Czy ktoś pisał coś o bieganiu? Ja byłam ostatnio u lekarza, posprawdzał szwy, bliznę i cięcie w środku. Powiedział że nie ma przeciwskazań i mogę zacząć normalnie ćwiczyć, bieganie, brzuszki. Wszystko jest chyba kwestią indywidualną.Wiadomość wyedytowana przez autora: 27 marca 2018, 07:15
-
Mama Ali
http://treningdlamam.com/powrot-biegania-porodzie/
...po poprzedniej ciazy wrocilam do biegania po 3 miesiacach i mocno nadwyrezylo to moje miesnie dna miednicy, pomimo ze przed ciaza i w ciazy uprawialam sport..Paula_29 lubi tę wiadomość
https://www.maluchy.pl/li-73368.png -
nick nieaktualnyU mnie kg zostały też na brzugu i udach. Cycki niewiele wieksze niz przed ciazą mo mozecbarziej pełne jeszcze.
Kubuś uśmiecha sie czesto ale slabo gada. Czasami troszeczke. Alee starszy syn tez nie gadał nie gaworzył a jak miał 1.5roku to tak zaczał gafać ze do tej pory nie przestaje -
stere wrote:Mama Ali
http://treningdlamam.com/powrot-biegania-porodzie/
...po poprzedniej ciazy wrocilam do biegania po 3 miesiacach i mocno nadwyrezylo to moje miesnie dna miednicy, pomimo ze przed ciaza i w ciazy uprawialam sport..
Zgłupiałam już. Czyli mimo wizyty u ginekologa powinnam wybrać się też do fizjoterapety? Po córce zaczęłam ćwiczenia niemal od razu, właściwie nie bardzo wiedziałam o zaleceniach odczekania odpowiedniego czasu. -
Mama -Ali czyli byłaś już drugi raz u gina od cc? Ja byłam na kontroli po połogu, wybieram się w wakacje znów, bo po porodzie nie robiłam cytologii. Teraz chodzę na dość szybkie spacery nawet po 8 km...hm...może też się wybiorę na kontrolę wcześniej.
-
Malineczka, ale nawet jak masz dziecko w chuście to nie oznacza że wszystko da się z nim zrobić
Iza dużo się uśmiecha i sporo gada. Rączkami i nóżkami macha jak szalona, ale nie zauważyłam żeby świadomie trącała zabawki, raczej w ogóle ich nie trąca tylko je ogląda, za to sutka potrafi bezbłędnie rączką złapać, nie wiem czy jakiś magnes na niego ma czy co -
Mania, tak byłam drugi raz. Pierwszy tuż po porodzie, bo musiałam wziąć recepte na leki i przy okazji lekarz obadał mi cięcie i teraz. No i też miałam cytologię robioną teraz, mam nadzieję ze bedzie ok.

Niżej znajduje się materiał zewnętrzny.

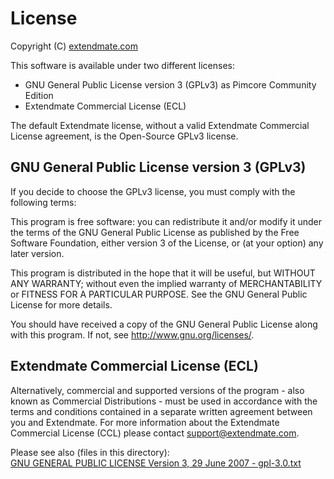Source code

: # License
Copyright (C) [extendmate.com](https://extendmate.com)


This software is available under two different licenses:
* GNU General Public License version 3 (GPLv3) as Pimcore Community Edition
* Extendmate Commercial License (ECL)

The default Extendmate license, without a valid Extendmate Commercial License agreement, is the Open-Source GPLv3 license.

## GNU General Public License version 3 (GPLv3)
If you decide to choose the GPLv3 license, you must comply with the following terms:

This program is free software: you can redistribute it and/or modify
it under the terms of the GNU General Public License as published by
the Free Software Foundation, either version 3 of the License, or
(at your option) any later version.

This program is distributed in the hope that it will be useful,
but WITHOUT ANY WARRANTY; without even the implied warranty of
MERCHANTABILITY or FITNESS FOR A PARTICULAR PURPOSE.  See the
GNU General Public License for more details.

You should have received a copy of the GNU General Public License
along with this program.  If not, see <http://www.gnu.org/licenses/>.

## Extendmate Commercial License (ECL)
Alternatively, commercial and supported versions of the program - also known as
Commercial Distributions - must be used in accordance with the terms and conditions
contained in a separate written agreement between you and Extendmate.
For more information about the Extendmate Commercial License (CCL) please contact support@extendmate.com.


Please see also (files in this directory):  
[GNU GENERAL PUBLIC LICENSE Version 3, 29 June 2007 - gpl-3.0.txt](gpl-3.0.txt)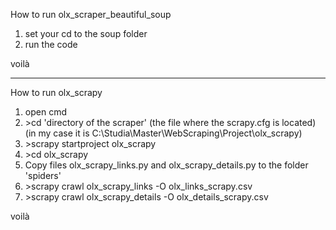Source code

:How to run olx_scraper_beautiful_soup
1. set your cd to the soup folder
2. run the code 

voilà

--------------------------------------------------------------

How to run olx_scrapy

1. open cmd
2. \>cd 'directory of the scraper' (the file where the scrapy.cfg is located) (in my case it is C:\Studia\Master\WebScraping\Project\olx_scrapy)
3. \>scrapy startproject olx_scrapy
4. \>cd olx_scrapy
5. Copy files olx_scrapy_links.py and olx_scrapy_details.py to the folder 'spiders'
5. \>scrapy crawl olx_scrapy_links -O olx_links_scrapy.csv
6. \>scrapy crawl olx_scrapy_details -O olx_details_scrapy.csv

voilà

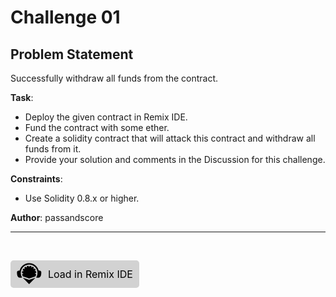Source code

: # Challenge 01

## Problem Statement
Successfully withdraw all funds from the contract.

**Task**:

- Deploy the given contract in Remix IDE.
- Fund the contract with some ether.
- Create a solidity contract that will attack this contract and withdraw all funds from it.
- Provide your solution and comments in the Discussion for this challenge.

**Constraints**:

- Use Solidity 0.8.x or higher.

**Author**: passandscore

---
<br/>

<a href="https://remix.ethereum.org/#url=https://github.com/passandscore/solidity-challenges/blob/main/Challenges/challenge-01/Challenge.sol" style="
    display: inline-block;
    padding: 2px 10px;
    font-size: 16px;
    color: black;
    background-color: #D2D2D2;
    text-align: center;
    text-decoration: none;
    border-radius: 5px;
    display: inline-flex;
    align-items: center;">
<svg xmlns="http://www.w3.org/2000/svg" version="1.1" viewBox="0 0 1680 1600" width="40" height="40">
<path transform="translate(872,242)" d="m0 0 29 3 28 5 30 7 26 8 2 2v49l-1 48 7-4 13-13 8-7 6-6h2v-2l8-7 12-11 13-12 3-3 7 1 19 11 27 18 11 8 14 11 14 12 6 5-1 5-7 15-19 41-13 29-1 3 14-5 62-21 18-6 4 1 10 13 18 27 15 26 9 17 6 13-1 4-8 8-11 9-13 12-11 9-13 12-11 9-9 8 3 1 97 9 5 2 4 14 7 43 3 35v21l-30 10-71 22-1 2 5 2 22 12 64 36 3 3-1 9-7 30-7 25-9 25-12 29-8 16-5 9-9 4-411 137-7 1-35-12-43-14-288-96-44-15-8-3-6-9-13-27-11-27-9-27-8-30-4-19v-5l5-4 13-7 23-13 52-29-4-3-54-17-42-13-1-1v-21l3-36 5-32 5-23 2-2 16-2 87-8-15-15-11-9-12-11-8-7-10-9-11-9-10-9 2-5 11-23 10-19 13-21 8-12 14-19 4-1 40 13 34 12 18 6 2 1-7-17-13-29-7-15-10-21-4-10 7-8 10-8 16-13 17-12 18-12 25-15 5 1 15 14 39 36 12 11 6 4-1-52v-46l5-3 35-10 34-7 29-4h13l12 27 18 42 7 17v2l3-1 18-41 16-38 4-8z" fill="#020101"/>
<path transform="translate(796,64)" d="m0 0h72l37 3 31 4 33 6 44 11 26 8 33 12 28 12 20 9 19 10 24 13 24 15 22 15 19 14 18 14 14 12 10 9 8 7 17 16 13 13 7 8 12 13 9 11 11 13 12 16 13 18 12 18 13 21 13 23 14 27 14 31 12 31 11 33 8 28 1 1 32 1 27 3 23 5 17 5 18 8 11 6 14 10 15 15 9 14 7 15 4 17 1 9v62l-2 41-4 39-5 32-7 32-9 29-10 25-8 16-9 16-13 18-13 15-11 11-13 10-14 8-19 8-23 6-24 4-16 2-16 1h-33l-29-2-30-3-29-4-12-3 1-5 13-21 10-17 8-16 12-25 13-32 12-36 8-30 6-29 5-34 3-34v-60l-3-36-6-39-8-36-8-28-10-29-12-29-16-33-13-24-12-19-12-18-14-19-11-14-11-13-7-8-14-15-22-22-8-7-10-9-14-11-13-10-18-13-17-11-25-15-28-15-28-13-28-11-34-11-26-7-40-8-31-4-25-2h-71l-33 3-32 5-36 8-28 8-32 11-29 12-33 16-23 13-26 16-14 10-19 14-17 14-8 7-20 18-21 21-7 8-11 12-11 14-14 18-14 20-12 19-12 21-12 23-12 25-13 33-11 34-8 31-6 29-5 37-2 26v68l3 32 6 38 9 39 11 35 9 25 10 23 12 25 12 23 18 30 1 4-7 2-44 6-32 3-18 1h-32l-26-2-27-4-17-4-18-6-16-8-11-7-14-12-9-9-7-8-13-17-11-18-11-21-10-26-8-27-6-25-6-37-4-38-2-33v-77l3-15 4-12 7-14 8-11 16-16 15-10 16-8 19-7 25-6 20-3 13-1 32-1 3-9 10-33 11-32 13-31 17-35 10-19 16-27 7-11 13-19 13-18 20-25 13-15 12-13 9-10 19-19 8-7 14-13 11-9 17-14 19-14 20-14 19-12 22-13 24-13 29-14 31-13 34-12 26-8 36-9 32-6 28-4 29-3z" fill="#020101"/>
<path transform="translate(404,1042)" d="m0 0 9 1 249 83 40 13 41 14 43 14 41 14 7 1 47-16 342-114 31-10h6l-1 4-425 425-5-1-424-424z" fill="#020101"/>
</svg> 
<span style="margin-left: 10px;">Load in Remix IDE</span>
</a>

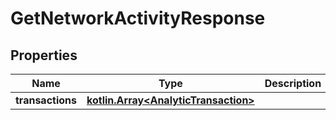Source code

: 
# GetNetworkActivityResponse

## Properties
Name | Type | Description | Notes
------------ | ------------- | ------------- | -------------
**transactions** | [**kotlin.Array&lt;AnalyticTransaction&gt;**](AnalyticTransaction.md) |  |  [optional]



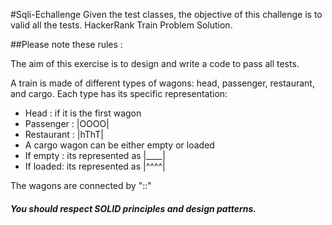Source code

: #Sqli-Echallenge
Given the test classes, the objective of this challenge is to valid  all the tests.
HackerRank Train Problem Solution.

##Please note these rules : 

 The aim of this exercise is to design and write a code to pass all tests.

 A train is made of different types of wagons: head, passenger, restaurant, and cargo.
 Each type has its specific representation:
 - Head :      <HHHH if its the last wagon
 HHHH> if it is the first wagon
 - Passenger  : |OOOO|
 - Restaurant : |hThT|
 - A cargo wagon can be either empty or loaded
 - If empty : its represented as |____|
 - If loaded: its represented as |^^^^|

 The wagons are connected by "::"
 
 
 ##### You should respect SOLID principles and design patterns.
 


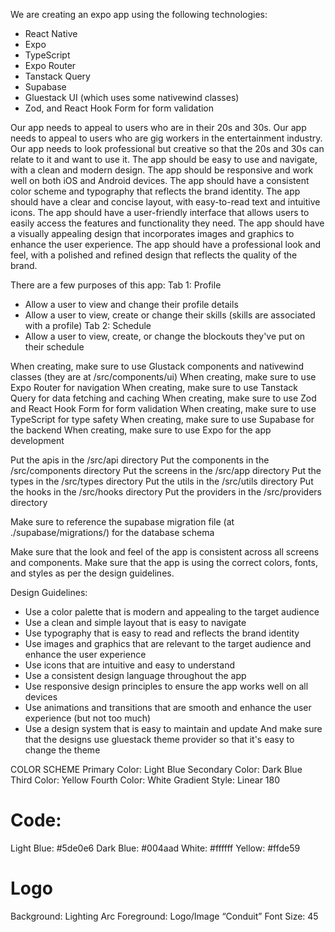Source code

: We are creating an expo app using the following technologies:

- React Native
- Expo
- TypeScript
- Expo Router
- Tanstack Query
- Supabase
- Gluestack UI (which uses some nativewind classes)
- Zod, and React Hook Form for form validation

Our app needs to appeal to users who are in their 20s and 30s.
Our app needs to appeal to users who are gig workers in the entertainment industry.
Our app needs to look professional but creative so that the 20s and 30s can relate to it and want to use it.
The app should be easy to use and navigate, with a clean and modern design.
The app should be responsive and work well on both iOS and Android devices.
The app should have a consistent color scheme and typography that reflects the brand identity.
The app should have a clear and concise layout, with easy-to-read text and intuitive icons.
The app should have a user-friendly interface that allows users to easily access the features and functionality they need.
The app should have a visually appealing design that incorporates images and graphics to enhance the user experience.
The app should have a professional look and feel, with a polished and refined design that reflects the quality of the brand.

There are a few purposes of this app:
Tab 1: Profile

- Allow a user to view and change their profile details
- Allow a user to view, create or change their skills (skills are associated with a profile)
  Tab 2: Schedule
- Allow a user to view, create, or change the blockouts they've put on their schedule

When creating, make sure to use Glustack components and nativewind classes (they are at /src/components/ui)
When creating, make sure to use Expo Router for navigation
When creating, make sure to use Tanstack Query for data fetching and caching
When creating, make sure to use Zod and React Hook Form for form validation
When creating, make sure to use TypeScript for type safety
When creating, make sure to use Supabase for the backend
When creating, make sure to use Expo for the app development

Put the apis in the /src/api directory
Put the components in the /src/components directory
Put the screens in the /src/app directory
Put the types in the /src/types directory
Put the utils in the /src/utils directory
Put the hooks in the /src/hooks directory
Put the providers in the /src/providers directory

Make sure to reference the supabase migration file (at ./supabase/migrations/) for the database schema

Make sure that the look and feel of the app is consistent across all screens and components.
Make sure that the app is using the correct colors, fonts, and styles as per the design guidelines.

Design Guidelines:

- Use a color palette that is modern and appealing to the target audience
- Use a clean and simple layout that is easy to navigate
- Use typography that is easy to read and reflects the brand identity
- Use images and graphics that are relevant to the target audience and enhance the user experience
- Use icons that are intuitive and easy to understand
- Use a consistent design language throughout the app
- Use responsive design principles to ensure the app works well on all devices
- Use animations and transitions that are smooth and enhance the user experience (but not too much)
- Use a design system that is easy to maintain and update
  And make sure that the designs use gluestack theme provider so that it's easy to change the theme

COLOR SCHEME
Primary Color: Light Blue
Secondary Color: Dark Blue
Third Color: Yellow
Fourth Color: White
Gradient Style: Linear 180

# Code:

Light Blue: #5de0e6
Dark Blue: #004aad
White: #ffffff
Yellow: #ffde59

# Logo

Background: Lighting Arc
Foreground: Logo/Image
“Conduit” Font Size: 45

Ech, ja dziś nie mam cierpliwości do mojego dziecka. Od rana ciągle jęczy, płacze. Kiepsko je, wygina mi się przy jedzeniu, szybko się nudzi. Teraz było karmienie i znów to samo. Szlag mnie już trafia i nerwy puszczają. Odniosłam go do łóżeczka, słysze jak płacze ale sama musze sie chyba najpierw uspokoić...
Dziewczyny z 3 miesięczniakami- czy teraz jest jakiś skok rozwojowy?